**Document text**
[Start of Attachment]

The problem is how to estimate a target value. I found it simpler
to just try to obey what the host is asking for (and fail if not
possible) than trying to make the guest negotiate with the host.

> What does qemu do with this information?

There are two possible scenarios:

 1. The balloon driver is currently inflating when it gets under
    pressure

    QEMU resets "num_pages" to the current balloon size. This
    cancels the on-going inflate

 2. The balloon driver is not inflating, eg. it's possibly sleeping

   QEMU issues a deflate

But note that those scenarios are not supposed to be used with the
current device, they are part of the automatic ballooning feature.
I CC'ed you on the QEMU patch, you can find it here case you didn't
see it:

 http://marc.info/?l=kvm&m=138988966315690&w=2

> 
> Thanks,
> Rusty.
> 
> > The message virtqueue can be used by guests to notify the host about
> > important memory-related state changes in the guest. Currently, the
> > only implemented notification is the "guest is under pressure" one,
> > which informs the host that the guest is under memory pressure.
> >
> > This notification can be used to implement automatic memory ballooning
> > in the host. For example, once learning that the guest is under pressure,
> > the host could cancel an on-going inflate and/or start a deflate
> > operation.
> >
> > Doing this through a virtqueue might seem like overkill, as all
> > we're doing is to transfer an integer between guest and host. However,
> > using a virtqueue offers the following advantages:
> >
> >  1. We can realibly synchronize host and guest. That is, the guest
> >     will only continue once the host acknowledges the notification.
> >     This is important, because if the guest gets under pressure while
> >     inflating the balloon, it has to stop to give the host a chance
> >     to reset "num_pages" (see next commit)
> >
> >  2. It's extensible. We may (or may not) want to tell the host
> >     which pressure level the guest finds itself in (ie. low,
> >     medium or critical)
> >
> > The lightweight alternative is to use a configuration space parameter.
> > For this to work though, the guest would have to wait the for host
> > to acknowloedge the receipt of a configuration change update. I could
> > try this if the virtqueue is too overkill.
> >
> > Finally, the guest learns it's under pressure by registering a
> > callback with the in-kernel vmpressure API.
> >
> > FIXMEs:
> >
> >  - vmpressure API is missing an de-registration routine
> >  - not completely sure my changes in virtballoon_probe() are correct
> >
> > Signed-off-by: Luiz capitulino <lcapitulino@redhat.com>
> > ---
> >  drivers/virtio/virtio_balloon.c     | 93 +++++++++++++++++++++++++++++++++----
> >  include/uapi/linux/virtio_balloon.h |  1 +
> >  2 files changed, 84 insertions(+), 10 deletions(-)

[End of Attachment]

**Data block**
[Start of Attachment]

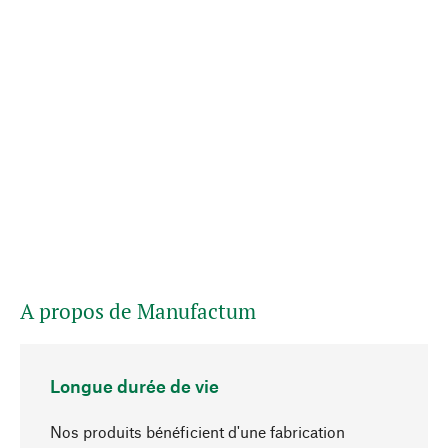
A propos de Manufactum
Longue durée de vie
Nos produits bénéficient d'une fabrication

[End of Attachment]

Return the passage of the virtio balloon discussion starting at "2. The balloon" and ending at "automatic ballooning feature.", copied word for word.

2. The balloon driver is not inflating, eg. it's possibly sleeping

   QEMU issues a deflate

But note that those scenarios are not supposed to be used with the
current device, they are part of the automatic ballooning feature.